Heres what my Google webmaster tools graph looks like after I migrated to Ramnode. Performance is consistent and the last drop happened after I have installed PHP-APC.
![](
@adergaard:
I'm also seeing performance hits.
What's going on with Linode these days?
An upgrade that feels like a downgrade…
I so wish I've seen this whole thread earlier.
Never would have gone the "free upgrade" road.
Performance is awful ever since, and the support is constantly saying it must be my fault with some configuration changes and whatnot…
It would probably helped many if the info was shared more. This topic/thread clearly shows that the upgrade was downgrade for some/many that did it…
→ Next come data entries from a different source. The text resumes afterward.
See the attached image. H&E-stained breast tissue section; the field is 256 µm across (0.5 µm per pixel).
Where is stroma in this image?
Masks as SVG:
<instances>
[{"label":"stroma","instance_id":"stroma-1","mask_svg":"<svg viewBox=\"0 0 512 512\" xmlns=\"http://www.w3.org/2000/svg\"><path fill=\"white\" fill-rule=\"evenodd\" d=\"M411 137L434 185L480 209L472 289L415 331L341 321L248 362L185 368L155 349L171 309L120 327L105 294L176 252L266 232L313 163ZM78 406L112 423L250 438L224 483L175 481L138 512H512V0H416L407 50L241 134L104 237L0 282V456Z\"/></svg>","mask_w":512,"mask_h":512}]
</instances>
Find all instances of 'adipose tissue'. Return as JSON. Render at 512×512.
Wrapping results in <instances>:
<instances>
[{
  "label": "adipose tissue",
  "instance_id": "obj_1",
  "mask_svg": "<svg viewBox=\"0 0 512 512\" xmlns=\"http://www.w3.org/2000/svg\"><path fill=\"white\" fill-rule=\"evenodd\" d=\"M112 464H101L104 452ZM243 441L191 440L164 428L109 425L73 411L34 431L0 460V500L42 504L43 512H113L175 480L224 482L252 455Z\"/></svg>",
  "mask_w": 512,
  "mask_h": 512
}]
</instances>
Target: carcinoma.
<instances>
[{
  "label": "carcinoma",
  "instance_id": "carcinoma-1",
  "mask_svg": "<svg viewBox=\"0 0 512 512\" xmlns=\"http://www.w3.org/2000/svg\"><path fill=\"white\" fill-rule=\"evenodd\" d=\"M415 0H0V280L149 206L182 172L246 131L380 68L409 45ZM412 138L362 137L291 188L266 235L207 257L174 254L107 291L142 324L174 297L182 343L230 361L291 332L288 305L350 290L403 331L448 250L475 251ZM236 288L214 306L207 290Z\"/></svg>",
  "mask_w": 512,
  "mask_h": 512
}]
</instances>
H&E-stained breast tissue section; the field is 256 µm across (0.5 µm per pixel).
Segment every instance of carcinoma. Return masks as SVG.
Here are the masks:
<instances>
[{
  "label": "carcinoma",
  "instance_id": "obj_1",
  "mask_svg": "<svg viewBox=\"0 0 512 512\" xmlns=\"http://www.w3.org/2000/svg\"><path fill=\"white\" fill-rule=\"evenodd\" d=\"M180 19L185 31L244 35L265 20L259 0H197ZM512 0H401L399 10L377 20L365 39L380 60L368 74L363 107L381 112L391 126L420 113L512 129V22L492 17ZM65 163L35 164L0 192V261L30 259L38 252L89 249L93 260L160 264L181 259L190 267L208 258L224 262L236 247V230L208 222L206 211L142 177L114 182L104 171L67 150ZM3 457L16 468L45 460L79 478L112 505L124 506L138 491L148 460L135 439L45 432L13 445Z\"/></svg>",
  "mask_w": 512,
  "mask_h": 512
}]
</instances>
Haven't changed any application settings.
Anyways, I requested a switch and landed on a server where I'm back to ~30ms pings or so. So I'm happy for now, but don't understand how I should ever have had 1 second ngnix pings in the first place. Methinks there is some grave misconfiguration that Linode needs to suss out.
I seem to recall in the past that each host node had Linodes of a particular size, eg. you wouldn't have 512MB Linodes on the same node as 2048MB Linodes. Does anyone know if that is still the case? If not, that change along with the 8 core bump could explain smaller Linodes getting squeezed.
I don't believe that's true anymore. I think you "could" run into a situation where there are multiple size Linodes on the same box.
Edit: I don't know that there's been any official word on this from Linode.